The first line of the data below and every line after it, through the one with "framed print: none [79,69,178,145]", must be transcribed without change.

PROVIDED INFORMATION –
******

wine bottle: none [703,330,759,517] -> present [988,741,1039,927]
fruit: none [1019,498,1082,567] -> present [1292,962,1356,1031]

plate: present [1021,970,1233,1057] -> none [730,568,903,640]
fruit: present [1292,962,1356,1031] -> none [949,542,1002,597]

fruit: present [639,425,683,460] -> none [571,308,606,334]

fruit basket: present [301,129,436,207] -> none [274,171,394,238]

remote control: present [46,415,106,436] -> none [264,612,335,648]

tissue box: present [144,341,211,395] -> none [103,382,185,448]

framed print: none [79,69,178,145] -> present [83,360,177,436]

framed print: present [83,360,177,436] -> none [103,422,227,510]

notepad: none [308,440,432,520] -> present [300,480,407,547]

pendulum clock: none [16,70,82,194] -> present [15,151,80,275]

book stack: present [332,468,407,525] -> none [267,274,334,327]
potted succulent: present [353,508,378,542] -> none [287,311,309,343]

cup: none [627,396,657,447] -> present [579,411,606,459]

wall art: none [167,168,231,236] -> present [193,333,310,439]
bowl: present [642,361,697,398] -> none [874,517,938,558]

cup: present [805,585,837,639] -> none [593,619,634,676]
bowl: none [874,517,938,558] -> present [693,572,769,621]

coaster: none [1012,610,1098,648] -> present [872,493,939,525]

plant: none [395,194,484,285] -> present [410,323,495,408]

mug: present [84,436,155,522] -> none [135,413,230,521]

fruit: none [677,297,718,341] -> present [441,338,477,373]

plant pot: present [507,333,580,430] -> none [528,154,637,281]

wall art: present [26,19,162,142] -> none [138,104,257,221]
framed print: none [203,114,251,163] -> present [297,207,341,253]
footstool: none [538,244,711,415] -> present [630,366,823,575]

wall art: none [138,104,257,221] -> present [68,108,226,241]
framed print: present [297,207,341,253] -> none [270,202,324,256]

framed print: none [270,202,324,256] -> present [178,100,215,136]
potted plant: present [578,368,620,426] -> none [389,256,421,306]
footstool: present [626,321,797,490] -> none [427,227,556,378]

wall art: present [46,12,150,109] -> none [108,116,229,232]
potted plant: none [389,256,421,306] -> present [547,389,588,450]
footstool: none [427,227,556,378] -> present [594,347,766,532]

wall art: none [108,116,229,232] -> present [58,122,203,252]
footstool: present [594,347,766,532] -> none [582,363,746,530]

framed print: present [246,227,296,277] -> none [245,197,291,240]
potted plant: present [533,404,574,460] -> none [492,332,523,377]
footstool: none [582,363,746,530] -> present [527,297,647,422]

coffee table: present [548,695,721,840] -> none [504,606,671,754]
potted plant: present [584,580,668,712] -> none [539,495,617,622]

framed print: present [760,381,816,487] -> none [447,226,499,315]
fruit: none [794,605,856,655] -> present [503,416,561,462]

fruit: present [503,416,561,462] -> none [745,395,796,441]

******

OUTPUT OF THE TASK –
wine bottle: none [703,330,759,517] -> present [988,741,1039,927]
fruit: none [1019,498,1082,567] -> present [1292,962,1356,1031]

plate: present [1021,970,1233,1057] -> none [730,568,903,640]
fruit: present [1292,962,1356,1031] -> none [949,542,1002,597]

fruit: present [639,425,683,460] -> none [571,308,606,334]

fruit basket: present [301,129,436,207] -> none [274,171,394,238]

remote control: present [46,415,106,436] -> none [264,612,335,648]

tissue box: present [144,341,211,395] -> none [103,382,185,448]

framed print: none [79,69,178,145] -> present [83,360,177,436]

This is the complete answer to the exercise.